Another attempt to intimidate those opposed to global-warming dogma was uttered by Interior Secretary Bruce Babbitt, who now has his own credibility problems. Babbitt labeled anyone who opposes the treaty "un-American."

The Climate Change Treaty would legally bind us to reduce our energy emissions to 20 percent below our 1990 levels, and would set 2005 as the year when this goal is to be reached. This would reduce our gross domestic product by $200 billion annually, cost us more than a million jobs, and cause massive disruption in the American economy.

These drastic cutbacks would be enforced by the typical liberal "solutions": taxes and regulations. The Federal Government would impose a massive energy tax that would drive up the cost of home heating and electricity by 30 to 40 percent and put an additional tax of at least 60 cents on every gallon of gasoline.

Every product produced with the use of energy including food would increase in price, and major industries (such as paper, steel, petroleum refining, chemicals, aluminum, and cement) would be crippled. The average family would pay $1600 to $4000 per year in increased energy costs.

The rationale behind this treaty is the claim that America's high standard of living, based on our large consumption of energy produced by burning oil, gas and coal, causes carbon dioxide emissions, which in turn produce a worrisome warming of the global atmosphere called the greenhouse effect. The evidence to support this theory is so unclear, inconclusive and contradictory that it cannot be dignified by the term science.

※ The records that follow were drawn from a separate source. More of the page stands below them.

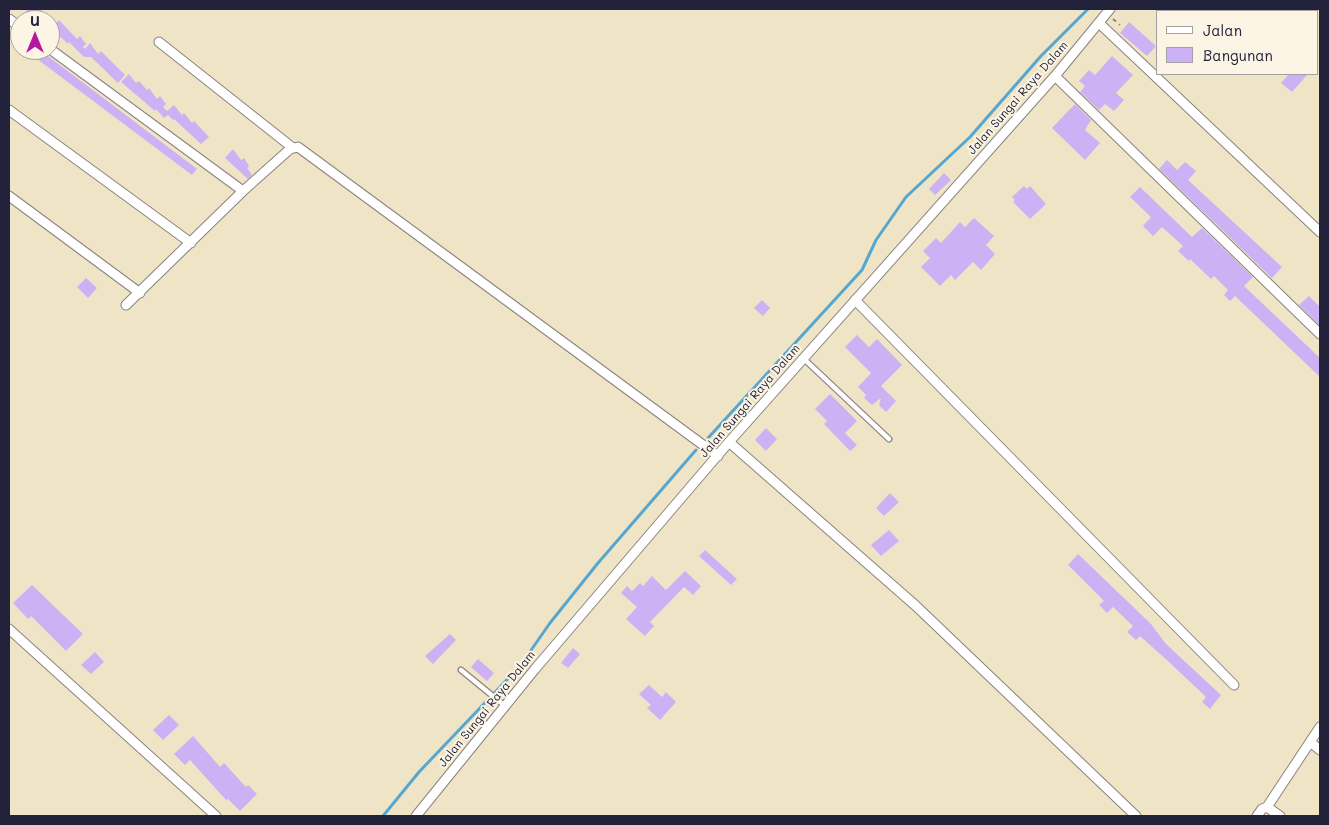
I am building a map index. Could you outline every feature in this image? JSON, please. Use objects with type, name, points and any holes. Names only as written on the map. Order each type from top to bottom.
[{"type":"street","name":"Jalan Sungai Raya Dalam","points":[[416,816],[505,706],[729,442],[1055,76],[1110,9]]},
{"type":"street","points":[[1100,23],[1320,232]]},
{"type":"street","points":[[159,42],[293,148]]},
{"type":"street","points":[[60,56],[243,191]]},
{"type":"street","points":[[1055,76],[1320,334]]},
{"type":"street","points":[[9,110],[191,243]]},
{"type":"street","points":[[126,305],[243,191],[293,148],[298,147],[563,344],[718,456]]},
{"type":"street","points":[[9,196],[140,292]]},
{"type":"street","points":[[855,300],[1234,685]]},
{"type":"street","points":[[729,442],[916,606],[1136,816]]},
{"type":"street","points":[[9,629],[216,816]]},
{"type":"street","points":[[1257,816],[1262,809],[1267,807],[1320,727]]},
{"type":"street","points":[[1310,742],[1320,750]]},
{"type":"street","points":[[1267,807],[1280,816]]},
{"type":"lane","points":[[803,358],[889,439]]},
{"type":"lane","points":[[461,670],[505,706]]},
{"type":"building","points":[[60,21],[77,39],[80,36],[86,44],[83,47],[85,49],[90,43],[98,54],[101,51],[125,75],[118,83],[91,57],[84,57],[69,42],[68,44],[60,36]]},
{"type":"building","points":[[1129,22],[1156,46],[1147,56],[1120,33]]},
{"type":"building","points":[[1112,56],[1133,75],[1116,93],[1124,100],[1114,111],[1105,104],[1099,110],[1080,92],[1085,86],[1079,81],[1089,70],[1095,75]]},
{"type":"building","points":[[38,60],[53,60],[197,169],[192,175]]},
{"type":"building","points":[[129,74],[136,83],[139,81],[147,90],[149,88],[157,99],[160,96],[166,104],[163,107],[167,111],[174,105],[182,115],[184,113],[192,123],[194,121],[209,137],[201,144],[174,119],[168,115],[164,118],[156,109],[155,111],[121,82]]},
{"type":"building","points":[[1288,75],[1307,75],[1292,92],[1281,83]]},
{"type":"building","points":[[1075,104],[1091,120],[1085,130],[1100,143],[1085,160],[1052,128]]},
{"type":"building","points":[[233,149],[241,160],[244,158],[249,166],[247,168],[252,175],[248,179],[225,158]]},
{"type":"building","points":[[1167,160],[1177,170],[1185,162],[1196,171],[1188,180],[1282,267],[1272,278],[1159,169]]},
{"type":"building","points":[[944,173],[951,180],[935,195],[929,189]]},
{"type":"building","points":[[1024,186],[1027,189],[1030,186],[1046,204],[1030,219],[1013,202],[1015,200],[1012,197]]},
{"type":"building","points":[[1140,187],[1192,237],[1202,228],[1253,277],[1244,286],[1320,358],[1320,377],[1235,296],[1230,301],[1224,295],[1228,290],[1214,276],[1211,279],[1190,259],[1189,261],[1178,251],[1183,246],[1162,227],[1153,236],[1143,226],[1151,217],[1130,197]]},
{"type":"building","points":[[974,218],[994,236],[986,245],[995,254],[981,270],[973,262],[955,280],[951,275],[940,286],[921,267],[930,258],[923,251],[936,238],[941,243],[960,222],[965,227]]},
{"type":"building","points":[[86,278],[97,288],[88,298],[77,287]]},
{"type":"building","points":[[1309,296],[1320,307],[1320,326],[1299,305]]},
{"type":"building","points":[[762,300],[770,308],[763,316],[754,308]]},
{"type":"building","points":[[857,335],[869,347],[877,339],[902,365],[881,386],[896,401],[886,412],[879,405],[881,398],[872,405],[864,398],[866,395],[858,387],[871,373],[845,347]]},
{"type":"building","points":[[830,394],[857,421],[845,433],[857,445],[850,451],[824,424],[827,421],[815,409]]},
{"type":"building","points":[[766,428],[777,439],[766,451],[755,440]]},
{"type":"building","points":[[890,493],[899,502],[884,516],[876,508]]},
{"type":"building","points":[[889,530],[899,541],[881,556],[871,545]]},
{"type":"building","points":[[705,550],[737,579],[731,585],[699,556]]},
{"type":"building","points":[[1078,554],[1151,624],[1166,644],[1221,695],[1210,709],[1202,702],[1206,697],[1169,662],[1140,636],[1136,640],[1127,632],[1133,626],[1113,607],[1107,613],[1099,605],[1104,601],[1068,565]]},
{"type":"building","points":[[685,571],[701,586],[693,595],[684,587],[650,622],[654,626],[645,636],[626,619],[637,607],[621,593],[627,586],[632,591],[640,583],[643,586],[652,576],[666,590]]},
{"type":"building","points":[[32,585],[83,634],[66,651],[31,616],[28,619],[13,603]]},
{"type":"building","points":[[450,634],[456,640],[433,664],[425,656]]},
{"type":"building","points":[[573,648],[580,654],[568,668],[561,663]]},
{"type":"building","points":[[95,652],[104,662],[91,674],[81,665]]},
{"type":"building","points":[[478,659],[494,673],[487,681],[471,667]]},
{"type":"building","points":[[649,685],[662,697],[666,692],[676,702],[660,720],[647,708],[651,705],[639,694]]},
{"type":"building","points":[[169,715],[179,725],[163,740],[153,730]]},
{"type":"building","points":[[193,736],[220,767],[224,763],[246,787],[248,785],[257,794],[240,811],[228,799],[226,800],[190,760],[185,765],[174,754]]},
{"type":"waterway","points":[[708,438],[862,270],[876,240],[906,197],[970,137],[1041,56],[1088,9]]},
{"type":"waterway","points":[[383,816],[419,772],[520,666],[550,623],[598,563],[696,450]]}]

Clinton's predictions of global warming rely on a 1996 United Nations report. But before releasing it, the UN bureaucrats deleted two key paragraphs written by the scientists who made the analysis.

The omitted passages state: (1) "None of the studies cited above has shown clear evidence that we can attribute the observed climate changes to increases in greenhouse gases," and (2) "No study to date has positively attributed all or part of the climate change to man-made causes."

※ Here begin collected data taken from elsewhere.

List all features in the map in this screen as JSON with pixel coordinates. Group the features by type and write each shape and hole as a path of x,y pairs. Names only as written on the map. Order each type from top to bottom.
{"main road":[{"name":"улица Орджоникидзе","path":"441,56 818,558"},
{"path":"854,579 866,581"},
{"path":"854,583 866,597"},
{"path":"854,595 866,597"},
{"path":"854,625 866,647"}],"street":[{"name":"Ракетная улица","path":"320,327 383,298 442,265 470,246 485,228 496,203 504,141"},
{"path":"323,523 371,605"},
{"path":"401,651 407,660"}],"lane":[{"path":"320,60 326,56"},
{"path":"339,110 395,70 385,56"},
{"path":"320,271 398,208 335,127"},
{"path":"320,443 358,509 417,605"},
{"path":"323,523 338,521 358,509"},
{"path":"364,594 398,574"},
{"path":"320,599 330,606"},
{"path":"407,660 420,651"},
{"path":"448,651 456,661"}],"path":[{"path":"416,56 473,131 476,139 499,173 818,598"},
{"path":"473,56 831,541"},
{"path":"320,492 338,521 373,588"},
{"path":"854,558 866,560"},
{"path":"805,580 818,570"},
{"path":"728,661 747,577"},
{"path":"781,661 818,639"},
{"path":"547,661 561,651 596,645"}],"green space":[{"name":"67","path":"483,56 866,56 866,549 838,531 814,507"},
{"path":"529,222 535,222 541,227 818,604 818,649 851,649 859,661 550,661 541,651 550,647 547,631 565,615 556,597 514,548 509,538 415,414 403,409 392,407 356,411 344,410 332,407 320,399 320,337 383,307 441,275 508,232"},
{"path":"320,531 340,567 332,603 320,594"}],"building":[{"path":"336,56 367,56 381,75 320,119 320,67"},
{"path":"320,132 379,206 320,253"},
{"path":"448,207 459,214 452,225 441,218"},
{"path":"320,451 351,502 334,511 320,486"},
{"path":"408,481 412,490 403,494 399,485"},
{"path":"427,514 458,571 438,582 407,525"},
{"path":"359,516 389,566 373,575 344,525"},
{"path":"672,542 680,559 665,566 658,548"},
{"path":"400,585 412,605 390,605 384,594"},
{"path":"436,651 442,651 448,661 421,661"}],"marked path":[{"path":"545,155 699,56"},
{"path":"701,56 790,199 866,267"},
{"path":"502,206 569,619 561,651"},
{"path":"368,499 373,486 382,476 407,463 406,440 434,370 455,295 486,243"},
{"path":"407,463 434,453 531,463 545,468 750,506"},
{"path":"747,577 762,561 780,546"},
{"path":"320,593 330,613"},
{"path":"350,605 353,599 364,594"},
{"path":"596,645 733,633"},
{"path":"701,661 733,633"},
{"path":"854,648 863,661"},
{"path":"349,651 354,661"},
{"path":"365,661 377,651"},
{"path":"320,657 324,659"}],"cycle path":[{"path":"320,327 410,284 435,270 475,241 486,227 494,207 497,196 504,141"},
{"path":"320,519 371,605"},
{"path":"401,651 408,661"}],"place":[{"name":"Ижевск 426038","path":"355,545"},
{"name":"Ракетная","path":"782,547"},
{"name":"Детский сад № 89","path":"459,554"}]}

The only thing that we know for sure is that temperature fluctuations occur. Many observers think that global warming, if indeed it is taking place, would be a good thing and would generate net benefits and savings to the United States.

Science Times suggests that, if our planet is heating up, the cause may be the sun, over which we have no control. Almost all the demonstrable global warming occurred before 1940, and so it can't be blamed on the widespread use of the automobile.

The Illinois State Climatologist Office released a report on October 22 stating that projections from several new international climate models indicate that parts of the United States will "cool by several degrees Fahrenheit through the year 2050." This report states that current climate models are now "more realistic" and predict "cooler, wetter weather for the central United States rather than the warmer and drier predictions of earlier models."

The Kyoto treaty is manifestly unfair to the United States because Third World nations, including Mexico, China, Indonesia, India and Brazil, would not be subject to the emission restrictions imposed on us. That would accelerate the flight of U.S. industries and jobs to those countries.

In the face of the horrendous costs of this proposed treaty, Clinton will try to wiggle out of the box that he is in. But all his fall-back positions are bad, too.

One option being discussed is "emissions trading," i.e., to allow industries that find the emissions limits prohibitively expensive to buy emission permits from the Third World. That's just a devious type of foreign giveaway and would redistribute U.S. wealth to other countries (which is probably the real purpose of the treaty anyway).

Another option is to force the taxpayers to finance exotic alternative energy sources such as solar and wind energy, and automobiles that run 70 miles to the gallon. Those are just more expensive government boondoggles.

Clinton can't control global climate any more than King Canute could hold back the tides. But the Kyoto treaty can change the temperature in your home if you can't afford the high energy taxes to keep it warm in the winter and cool in the summer.